# Problems in the pen



## spiney (Jan 12, 2014)

I have 3 chooks, 1 white sillkie hen 8 weeks old, 1 black/white sillkie x wyandotte roo 10 weeks old and 1 wyandotte x ? sex? age? . The problem is the roo keeps attacking the sillike hen. What should I do to prevent this from continuing, he is aggressive all the time. And can anyone help tell the sex and breed of my other 1..


----------



## kessy09 (Jun 16, 2013)

I'm not the greatest with determining cross breeds as there are so many different breeds out there. But he's definitely a little cockerel. Maybe 10 weeks old? My Wyandottes start crowing at 8-9 weeks old. Even after that though their combs aren't as big or red as his.


----------



## powderhogg01 (Jun 4, 2013)

Mean roosters get the axe


----------



## Olof (Jun 16, 2013)

Yeah cull the mean roo. It is not nice to anyone to keep him around. Make some chicken noodle soup out of him.


----------



## spiney (Jan 12, 2014)

Thanks for the replies, the little rooster is going tomorrow and the other one "Henry" is a rooster he started crowing this morning. 

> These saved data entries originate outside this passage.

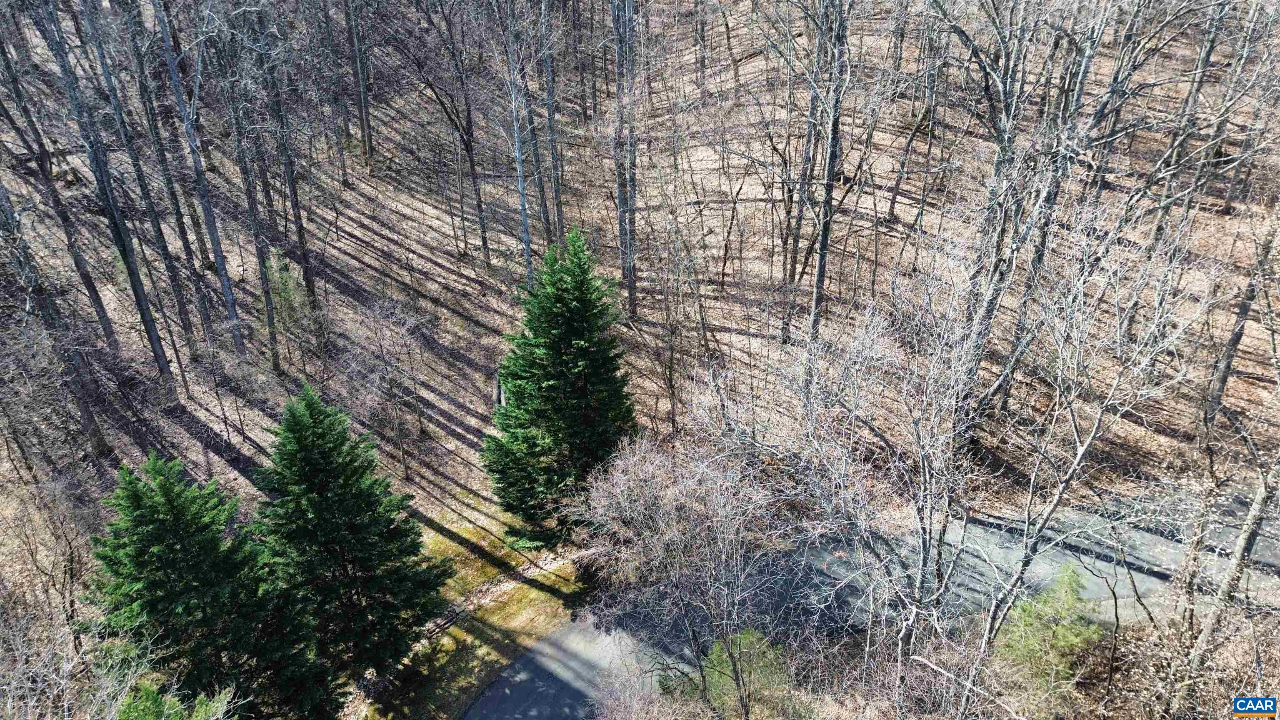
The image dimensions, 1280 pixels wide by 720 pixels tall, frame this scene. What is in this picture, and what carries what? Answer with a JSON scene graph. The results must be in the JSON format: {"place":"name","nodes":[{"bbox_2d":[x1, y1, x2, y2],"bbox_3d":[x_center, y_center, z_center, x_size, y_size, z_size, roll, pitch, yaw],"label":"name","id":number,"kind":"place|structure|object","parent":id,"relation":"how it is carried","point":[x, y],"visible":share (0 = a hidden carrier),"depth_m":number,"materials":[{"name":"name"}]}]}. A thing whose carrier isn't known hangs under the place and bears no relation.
{"place":"outdoors","nodes":[
{"label":"outdoors","id":0,"kind":"place"},
{"bbox_2d":[340,490,592,719],"label":"lawn","id":1,"kind":"structure","parent":0,"point":[521,595],"materials":[{"name":"green plant"}]},
{"bbox_2d":[250,381,447,693],"bbox_3d":[-6.410,3.614,17.022,4.295,7.102,4.222,21,34,36],"label":"spruce tree","id":2,"kind":"object","parent":1,"relation":"on","point":[320,435],"visible":0.98,"depth_m":16.26,"materials":[{"name":"green plant"}]},
{"bbox_2d":[481,226,637,549],"bbox_3d":[-1.810,0.790,19.977,4.130,8.551,4.235,-1,27,0],"label":"evergreen tree","id":3,"kind":"object","parent":1,"relation":"on","point":[579,300],"visible":0.98,"depth_m":19.24,"materials":[{"name":"green plant"}]},
{"bbox_2d":[0,0,1279,593],"label":"hillside","id":4,"kind":"structure","parent":0,"point":[457,318],"materials":[{"name":"brown"}]},
{"bbox_2d":[0,172,113,458],"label":"bare tree","id":5,"kind":"object","parent":4,"relation":"on","point":[98,431],"visible":0.98,"depth_m":20.29,"materials":[{"name":"brown"}]},
{"bbox_2d":[0,11,119,343],"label":"bare tree","id":6,"kind":"object","parent":4,"relation":"on","point":[103,311],"visible":0.98,"depth_m":21.30,"materials":[{"name":"brown"}]},
{"bbox_2d":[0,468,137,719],"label":"bare shrub","id":7,"kind":"object","parent":4,"relation":"on","point":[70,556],"visible":0.95,"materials":[{"name":"plant"}]},
{"bbox_2d":[36,0,179,389],"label":"bare tree","id":8,"kind":"object","parent":4,"relation":"on","point":[137,291],"visible":0.98,"depth_m":21.04,"materials":[{"name":"grey wood"}]},
{"bbox_2d":[154,0,244,366],"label":"bare tree","id":9,"kind":"object","parent":4,"relation":"on","point":[216,248],"visible":0.99,"depth_m":21.95,"materials":[{"name":"grey wood"}]},
{"bbox_2d":[210,3,281,366],"bbox_3d":[-11.472,-7.161,22.019,2.951,16.486,3.230,-24,35,-38],"label":"bare tree","id":10,"kind":"object","parent":4,"relation":"on","point":[269,318],"visible":0.98,"depth_m":23.18,"materials":[{"name":"brown plant"}]},
{"bbox_2d":[263,249,313,367],"bbox_3d":[-10.895,-1.410,25.320,1.753,4.206,1.798,-22,34,-35],"label":"small conifer","id":11,"kind":"object","parent":4,"relation":"on","point":[288,296],"visible":0.76,"depth_m":24.94,"materials":[{"name":"green plant"}]},
{"bbox_2d":[254,0,325,343],"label":"bare tree","id":12,"kind":"object","parent":4,"relation":"on","point":[301,236],"visible":0.98,"depth_m":24.11,"materials":[{"name":"brown plant"}]},
{"bbox_2d":[318,0,352,176],"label":"tree","id":13,"kind":"object","parent":4,"relation":"on","point":[343,165],"visible":0.98,"depth_m":32.59,"materials":[{"name":"brown"}]},
{"bbox_2d":[344,0,375,173],"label":"tree","id":14,"kind":"object","parent":4,"relation":"on","point":[364,124],"visible":0.98,"depth_m":30.50,"materials":[{"name":"brown"}]},
{"bbox_2d":[349,298,428,476],"bbox_3d":[-7.137,0.858,23.322,2.678,5.807,2.622,23,35,38],"label":"bare tree","id":15,"kind":"object","parent":4,"relation":"on","point":[396,428],"visible":0.99,"depth_m":22.93,"materials":[{"name":"brown plant"}]},
{"bbox_2d":[397,0,490,259],"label":"bare tree","id":16,"kind":"object","parent":4,"relation":"on","point":[468,147],"visible":0.99,"depth_m":27.47,"materials":[{"name":"brown plant"}]},
{"bbox_2d":[500,0,534,285],"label":"bare tree","id":17,"kind":"object","parent":4,"relation":"on","point":[526,238],"visible":0.95,"depth_m":23.50,"materials":[{"name":"grey wood"}]},
{"bbox_2d":[516,0,549,252],"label":"bare tree","id":18,"kind":"object","parent":4,"relation":"on","point":[542,204],"visible":0.89,"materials":[{"name":"brown"}]},
{"bbox_2d":[538,0,565,241],"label":"bare tree","id":19,"kind":"object","parent":4,"relation":"on","point":[549,92],"visible":0.97,"depth_m":26.95,"materials":[{"name":"grey wood"}]},
{"bbox_2d":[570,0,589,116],"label":"tree","id":20,"kind":"object","parent":4,"relation":"on","point":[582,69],"visible":0.97,"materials":[{"name":"brown wood"}]},
{"bbox_2d":[610,0,637,315],"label":"bare tree","id":21,"kind":"object","parent":4,"relation":"on","point":[630,280],"visible":0.99,"depth_m":23.94,"materials":[{"name":"grey wood"}]},
{"bbox_2d":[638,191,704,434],"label":"bare tree","id":22,"kind":"object","parent":4,"relation":"on","point":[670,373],"visible":0.99,"depth_m":22.57,"materials":[{"name":"brown plant"}]},
{"bbox_2d":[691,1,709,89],"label":"tree","id":23,"kind":"object","parent":4,"relation":"on","point":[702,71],"visible":0.96,"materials":[{"name":"brown"}]},
{"bbox_2d":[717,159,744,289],"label":"bare tree","id":24,"kind":"object","parent":4,"relation":"on","point":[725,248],"visible":0.97,"depth_m":28.36,"materials":[{"name":"brown plant"}]},
{"bbox_2d":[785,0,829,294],"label":"bare tree","id":25,"kind":"object","parent":4,"relation":"on","point":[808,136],"visible":0.89,"depth_m":24.07,"materials":[{"name":"brown plant"}]},
{"bbox_2d":[806,0,850,336],"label":"bare tree","id":26,"kind":"object","parent":4,"relation":"on","point":[820,268],"visible":0.98,"depth_m":20.82,"materials":[{"name":"plant"}]},
{"bbox_2d":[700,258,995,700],"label":"bare tree","id":27,"kind":"object","parent":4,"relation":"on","point":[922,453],"visible":0.97,"depth_m":12.19,"materials":[{"name":"plant"}]},
{"bbox_2d":[886,9,941,224],"bbox_3d":[10.075,-9.765,28.944,3.331,10.293,3.376,-24,35,-38],"label":"bare tree","id":28,"kind":"object","parent":4,"relation":"on","point":[892,202],"visible":0.99,"depth_m":29.32,"materials":[{"name":"brown plant"}]},
{"bbox_2d":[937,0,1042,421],"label":"bare tree","id":29,"kind":"object","parent":4,"relation":"on","point":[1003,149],"visible":0.85,"depth_m":18.23,"materials":[{"name":"plant"}]},
{"bbox_2d":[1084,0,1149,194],"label":"bare tree","id":30,"kind":"object","parent":4,"relation":"on","point":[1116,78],"visible":0.79,"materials":[{"name":"plant"}]},
{"bbox_2d":[1147,0,1228,236],"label":"bare tree","id":31,"kind":"object","parent":4,"relation":"on","point":[1209,51],"visible":0.83,"depth_m":24.73,"materials":[{"name":"plant"}]},
{"bbox_2d":[1204,207,1278,419],"bbox_3d":[15.300,-4.569,18.170,4.038,13.453,4.013,-21,33,-34],"label":"bare tree","id":32,"kind":"object","parent":4,"relation":"on","point":[1225,366],"visible":0.91,"depth_m":20.43,"materials":[{"name":"brown"}]},
{"bbox_2d":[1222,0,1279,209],"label":"bare tree","id":33,"kind":"object","parent":4,"relation":"on","point":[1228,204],"visible":0.94,"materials":[{"name":"brown plant"}]},
{"bbox_2d":[467,484,1279,719],"label":"road","id":34,"kind":"structure","parent":0,"point":[558,638],"materials":[{"name":"grey asphalt"}]},
{"label":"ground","id":35,"kind":"structure","parent":0},
{"bbox_2d":[113,678,237,719],"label":"evergreen shrub","id":36,"kind":"object","parent":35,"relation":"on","point":[149,691],"visible":0.86,"depth_m":11.13,"materials":[{"name":"green plant"}]},
{"bbox_2d":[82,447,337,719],"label":"spruce tree","id":37,"kind":"object","parent":35,"relation":"on","point":[133,490],"visible":0.95,"depth_m":13.79,"materials":[{"name":"green plant"}]},
{"bbox_2d":[575,432,791,719],"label":"bare tree","id":38,"kind":"object","parent":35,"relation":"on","point":[651,524],"visible":0.99,"depth_m":13.82,"materials":[{"name":"plant"}]},
{"bbox_2d":[691,627,787,719],"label":"green shrub","id":39,"kind":"object","parent":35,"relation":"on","point":[725,659],"visible":0.7,"depth_m":15.28,"materials":[{"name":"green plant"}]},
{"bbox_2d":[992,559,1102,713],"bbox_3d":[7.617,5.302,15.356,2.312,3.103,2.255,-24,35,-38],"label":"green shrub","id":40,"kind":"object","parent":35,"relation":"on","point":[1070,602],"visible":0.83,"depth_m":14.94,"materials":[{"name":"green plant"}]},
{"bbox_2d":[957,205,1200,715],"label":"bare tree","id":41,"kind":"object","parent":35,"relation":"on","point":[1079,456],"visible":0.99,"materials":[{"name":"plant"}]},
{"bbox_2d":[1184,442,1279,678],"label":"bare tree","id":42,"kind":"object","parent":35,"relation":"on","point":[1241,545],"visible":0.9,"depth_m":12.82,"materials":[{"name":"plant"}]}
]}

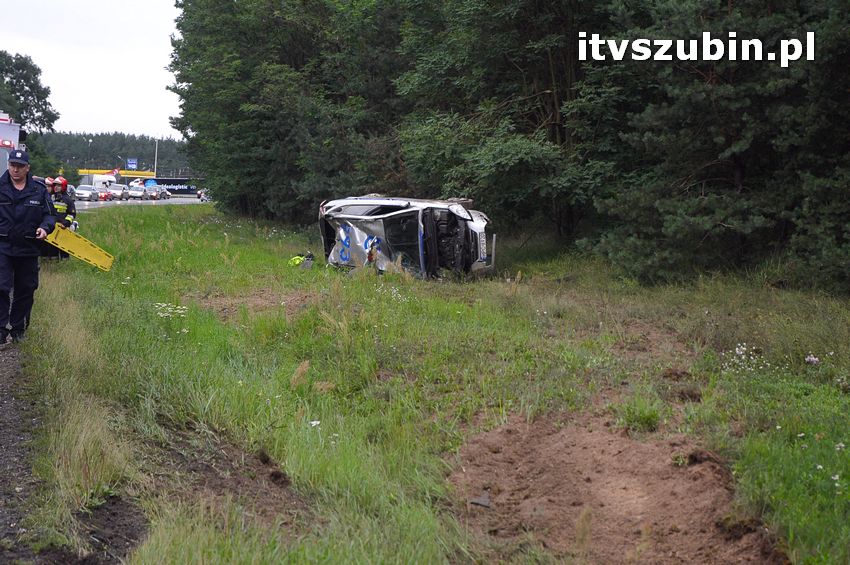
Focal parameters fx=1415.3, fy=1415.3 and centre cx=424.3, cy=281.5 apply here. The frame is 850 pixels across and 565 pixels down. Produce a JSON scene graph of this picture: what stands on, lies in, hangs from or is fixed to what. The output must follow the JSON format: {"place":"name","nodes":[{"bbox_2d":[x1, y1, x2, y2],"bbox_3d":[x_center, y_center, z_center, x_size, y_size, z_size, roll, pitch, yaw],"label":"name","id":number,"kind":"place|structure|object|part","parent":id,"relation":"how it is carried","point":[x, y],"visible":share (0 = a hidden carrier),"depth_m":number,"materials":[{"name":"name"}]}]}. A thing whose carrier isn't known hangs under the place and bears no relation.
{"place":"outdoors","nodes":[
{"label":"outdoors","id":0,"kind":"place"},
{"bbox_2d":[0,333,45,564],"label":"dirt track","id":1,"kind":"structure","parent":0,"point":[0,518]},
{"bbox_2d":[0,148,54,345],"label":"man","id":2,"kind":"object","parent":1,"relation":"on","point":[20,175],"visible":0.98,"depth_m":12.26},
{"bbox_2d":[44,223,114,271],"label":"yellow board","id":3,"kind":"object","parent":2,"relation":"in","point":[84,251],"visible":0.8,"depth_m":16.09,"materials":[{"name":"yellow plastic"}]},
{"bbox_2d":[0,0,186,139],"label":"sky","id":4,"kind":"structure","parent":0,"point":[67,71],"materials":[{"name":"white"}]},
{"bbox_2d":[78,169,152,178],"label":"yellow building","id":5,"kind":"structure","parent":0,"point":[123,173],"visible":0.35,"materials":[{"name":"yellow"}]},
{"bbox_2d":[69,195,207,211],"label":"road","id":6,"kind":"structure","parent":0,"point":[173,201],"materials":[{"name":"grey asphalt"}]},
{"bbox_2d":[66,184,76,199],"label":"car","id":7,"kind":"object","parent":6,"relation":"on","point":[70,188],"visible":0.27,"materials":[{"name":"silver metal"}]},
{"bbox_2d":[74,184,97,201],"label":"car","id":8,"kind":"object","parent":6,"relation":"on","point":[88,191],"visible":0.8,"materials":[{"name":"silver metal"}]},
{"bbox_2d":[96,187,113,201],"label":"red car","id":9,"kind":"object","parent":6,"relation":"on","point":[103,196],"visible":0.71,"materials":[{"name":"red metal"}]},
{"bbox_2d":[107,183,128,200],"label":"car","id":10,"kind":"object","parent":6,"relation":"on","point":[115,193],"visible":0.81,"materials":[{"name":"metal"}]},
{"bbox_2d":[127,183,150,199],"label":"car","id":11,"kind":"object","parent":6,"relation":"on","point":[137,193],"visible":0.95,"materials":[{"name":"metal"}]},
{"bbox_2d":[144,184,165,199],"label":"car","id":12,"kind":"object","parent":6,"relation":"on","point":[158,193],"visible":0.84,"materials":[{"name":"metal"}]},
{"bbox_2d":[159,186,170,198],"label":"car","id":13,"kind":"object","parent":6,"relation":"on","point":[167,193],"visible":0.54,"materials":[{"name":"metal"}]},
{"bbox_2d":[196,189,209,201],"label":"motorcycle","id":14,"kind":"object","parent":6,"relation":"on","point":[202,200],"visible":0.69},
{"bbox_2d":[7,200,849,564],"label":"grass field","id":15,"kind":"structure","parent":0,"point":[182,242],"materials":[{"name":"green plant"}]},
{"bbox_2d":[47,176,76,261],"bbox_3d":[-6.079,-0.977,23.248,0.689,1.566,0.765,-2,6,-31],"label":"firefighter","id":16,"kind":"object","parent":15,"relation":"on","point":[70,206],"visible":0.37,"depth_m":23.13},
{"bbox_2d":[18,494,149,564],"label":"dirt patch","id":17,"kind":"object","parent":15,"relation":"on","point":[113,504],"visible":0.8,"depth_m":6.10,"materials":[{"name":"brown soil"}]},
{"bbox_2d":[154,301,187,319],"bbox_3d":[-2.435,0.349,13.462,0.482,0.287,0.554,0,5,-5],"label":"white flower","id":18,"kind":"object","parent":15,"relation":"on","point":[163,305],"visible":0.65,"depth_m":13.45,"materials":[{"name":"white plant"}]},
{"bbox_2d":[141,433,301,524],"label":"dirt patch","id":19,"kind":"object","parent":15,"relation":"on","point":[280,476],"visible":0.72,"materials":[{"name":"brown soil"}]},
{"bbox_2d":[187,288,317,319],"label":"dirt patch","id":20,"kind":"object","parent":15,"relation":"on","point":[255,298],"visible":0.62,"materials":[{"name":"brown soil"}]},
{"bbox_2d":[164,0,411,220],"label":"tree","id":21,"kind":"object","parent":15,"relation":"on","point":[253,112],"visible":0.74,"depth_m":40.80,"materials":[{"name":"green plant"}]},
{"bbox_2d":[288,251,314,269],"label":"bag","id":22,"kind":"object","parent":15,"relation":"on","point":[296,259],"visible":0.63,"depth_m":23.15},
{"bbox_2d":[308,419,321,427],"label":"white flower","id":23,"kind":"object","parent":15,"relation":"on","point":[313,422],"visible":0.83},
{"bbox_2d":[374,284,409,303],"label":"white flower","id":24,"kind":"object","parent":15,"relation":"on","point":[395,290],"visible":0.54,"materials":[{"name":"white plant"}]},
{"bbox_2d":[316,195,495,279],"label":"wrecked car","id":25,"kind":"object","parent":15,"relation":"on","point":[358,216],"visible":0.89,"depth_m":21.58,"materials":[{"name":"metal"}]},
{"label":"windshield","id":26,"kind":"part","parent":25,"relation":"part of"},
{"label":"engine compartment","id":27,"kind":"part","parent":25,"relation":"part of","materials":[{"name":"black metal"}]},
{"label":"license plate","id":28,"kind":"part","parent":25,"relation":"part of","materials":[{"name":"white metal"}]},
{"bbox_2d":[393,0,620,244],"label":"tree","id":29,"kind":"object","parent":15,"relation":"on","point":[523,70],"visible":0.73,"depth_m":27.22,"materials":[{"name":"plant"}]},
{"bbox_2d":[450,410,782,564],"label":"dirt patch","id":30,"kind":"object","parent":15,"relation":"on","point":[561,448],"visible":0.87,"depth_m":7.21,"materials":[{"name":"brown soil"}]},
{"bbox_2d":[469,490,491,507],"bbox_3d":[0.298,1.132,7.395,0.120,0.061,0.210,2,5,11],"label":"debris","id":31,"kind":"object","parent":30,"relation":"on","point":[483,499],"visible":0.9,"depth_m":7.36,"materials":[{"name":"grey"}]},
{"bbox_2d":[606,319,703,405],"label":"dirt patch","id":32,"kind":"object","parent":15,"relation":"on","point":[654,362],"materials":[{"name":"brown soil"}]},
{"bbox_2d":[583,0,849,293],"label":"pine tree","id":33,"kind":"object","parent":15,"relation":"on","point":[737,175],"visible":0.92,"depth_m":18.15,"materials":[{"name":"green plant"}]},
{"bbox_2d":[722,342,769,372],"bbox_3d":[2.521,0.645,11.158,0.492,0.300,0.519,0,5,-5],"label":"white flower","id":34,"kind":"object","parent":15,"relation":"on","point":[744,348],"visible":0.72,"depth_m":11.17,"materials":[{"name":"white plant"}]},
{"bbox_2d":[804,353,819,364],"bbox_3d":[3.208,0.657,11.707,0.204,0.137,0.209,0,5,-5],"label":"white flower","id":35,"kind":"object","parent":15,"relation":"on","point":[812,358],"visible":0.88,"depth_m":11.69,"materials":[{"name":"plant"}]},
{"bbox_2d":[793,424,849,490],"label":"white flower","id":36,"kind":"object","parent":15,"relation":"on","point":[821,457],"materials":[{"name":"white plant"}]},
{"label":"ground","id":37,"kind":"structure","parent":0},
{"bbox_2d":[0,111,25,178],"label":"truck","id":38,"kind":"object","parent":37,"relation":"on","point":[14,139],"visible":0.41,"depth_m":31.89,"materials":[{"name":"white metal"}]},
{"bbox_2d":[0,51,60,175],"label":"tree","id":39,"kind":"object","parent":37,"relation":"on","point":[17,68],"visible":0.82,"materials":[{"name":"green plant"}]},
{"bbox_2d":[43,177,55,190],"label":"firefighter","id":40,"kind":"object","parent":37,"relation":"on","point":[50,182],"visible":0.31,"depth_m":28.62},
{"bbox_2d":[87,138,92,171],"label":"lamp post","id":41,"kind":"object","parent":37,"relation":"on","point":[90,140],"visible":0.61,"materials":[{"name":"metal"}]},
{"bbox_2d":[91,173,117,192],"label":"white van","id":42,"kind":"object","parent":37,"relation":"on","point":[97,177],"visible":0.5,"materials":[{"name":"white metal"}]},
{"bbox_2d":[38,131,193,177],"label":"distant forest","id":43,"kind":"object","parent":37,"relation":"on","point":[84,142],"visible":0.34,"materials":[{"name":"green wood"}]},
{"bbox_2d":[111,167,120,176],"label":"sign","id":44,"kind":"object","parent":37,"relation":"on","point":[115,172],"visible":0.77,"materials":[{"name":"red fabric"}]},
{"bbox_2d":[126,157,137,169],"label":"blue sign","id":45,"kind":"object","parent":37,"relation":"on","point":[132,162],"visible":0.92,"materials":[{"name":"blue"}]},
{"bbox_2d":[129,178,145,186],"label":"white van","id":46,"kind":"object","parent":37,"relation":"on","point":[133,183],"visible":0.42,"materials":[{"name":"white"}]},
{"bbox_2d":[153,138,158,176],"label":"pole","id":47,"kind":"object","parent":37,"relation":"on","point":[155,168],"visible":0.61,"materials":[{"name":"metal"}]},
{"bbox_2d":[152,178,202,194],"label":"truck trailer","id":48,"kind":"object","parent":37,"relation":"on","point":[177,183],"visible":0.61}
]}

Sent from my GT-I9505 using Chicken Forum mobile app


----------



## hildar (Oct 3, 2013)

Yeah around here I am not allowing any of mine to show any meanness if they do they get the axe from now on. I can't allow that to pass on into any new babies.


----------



## powderhogg01 (Jun 4, 2013)

I live around a lot of predators, so a little mean is ok, but if they are actively coming at me.. Well I come at them back, only my bite hurts more


----------